Kazakhstan: Revised data confirm economic deterioration in Q1
June 30, 2016
A sharp plunge in oil and gas prices, along with Russia’s protracted recession weighed heavily on the economy. Revised data confirmed that Kazakhstan’s GDP contracted 0.2% over the same period last year, which represented the economy’s first contraction since 2009. Kazakhstan’s GDP growth, which is reported on a cumulative basis, began to decelerate sharply in Q1 2015.
A more complete set of data for the economic sectors showed that a further contraction in the industrial sector and in services, were the main drivers behind Q1’s deterioration in Kazakhstan’s economy. Industry began to contract since the second half of 2015 and weakness carried over into the first three months of this year as the secondary sector contracted 0.8% on an annual basis. Meanwhile, ballooning inflation and weak domestic demand prompted services to deteriorate toward the end of 2015 and the sector continued to contract in the first quarter (Q1: -0.2% year-on-year). A silver lining to the strong drops observed in other sectors was an expansion in agriculture, which grew 2.9% year-on-year. Moreover, growth in the construction sector maintained a robust pace at the outset of the year.

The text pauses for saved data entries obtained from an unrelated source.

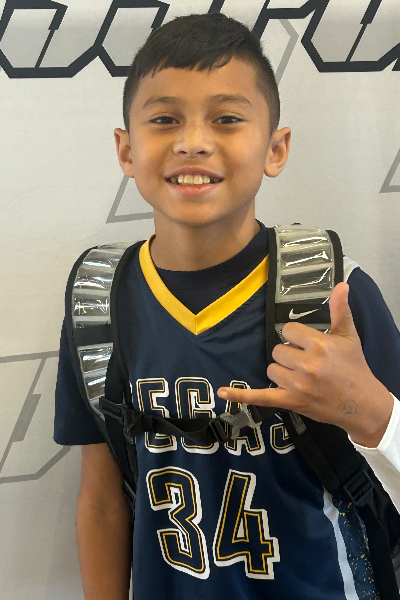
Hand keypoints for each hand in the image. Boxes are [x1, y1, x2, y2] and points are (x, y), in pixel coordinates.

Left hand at [217, 283, 393, 446]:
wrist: (362, 404)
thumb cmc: (355, 367)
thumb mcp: (349, 336)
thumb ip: (340, 309)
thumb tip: (340, 284)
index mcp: (319, 346)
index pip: (289, 331)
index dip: (298, 337)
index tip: (309, 344)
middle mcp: (306, 366)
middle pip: (278, 350)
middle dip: (290, 354)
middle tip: (309, 362)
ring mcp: (297, 386)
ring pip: (271, 369)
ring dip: (281, 371)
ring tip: (301, 376)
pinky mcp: (290, 401)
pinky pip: (260, 397)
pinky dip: (240, 395)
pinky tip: (222, 391)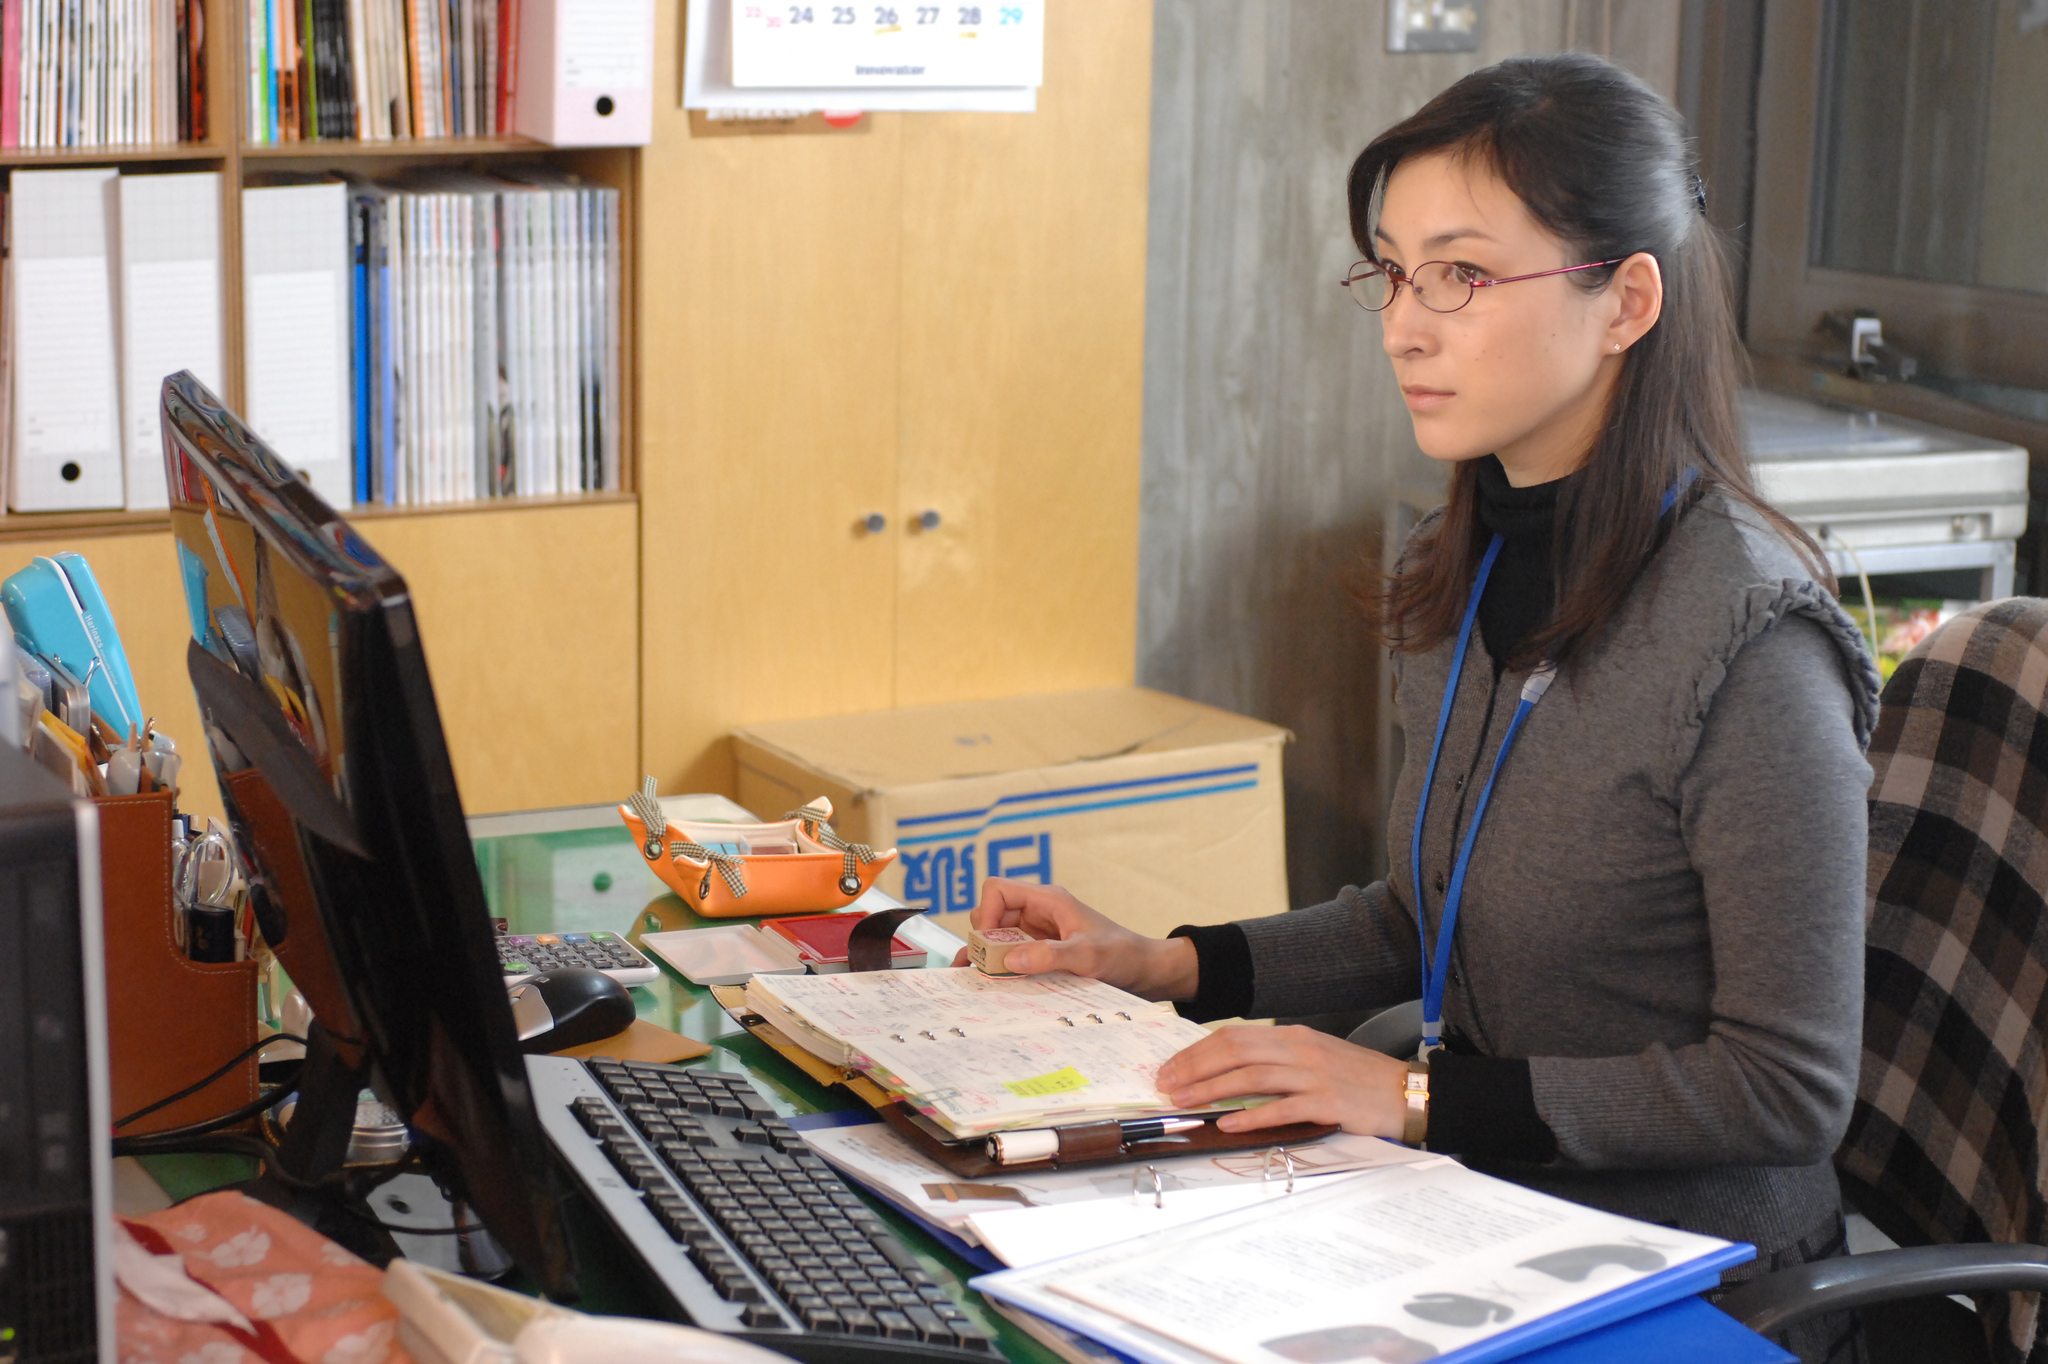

The current slack in economic activity, along with prospects of a protracted recession in Russia and low commodities prices—particularly in oil and base metals—prompted the government to reduce its growth forecast for 2016. The government expects the economy to expand 0.5% in 2016, which was notably revised down over a previous 2.1% projection. Kazakh officials stated that the main factor behind the cut is the oil price. Previously, the government had based its budget on an annual average oil price of USD 40 per barrel. In its adjusted budget for this year, the government now predicts an average oil price of USD 30 per barrel.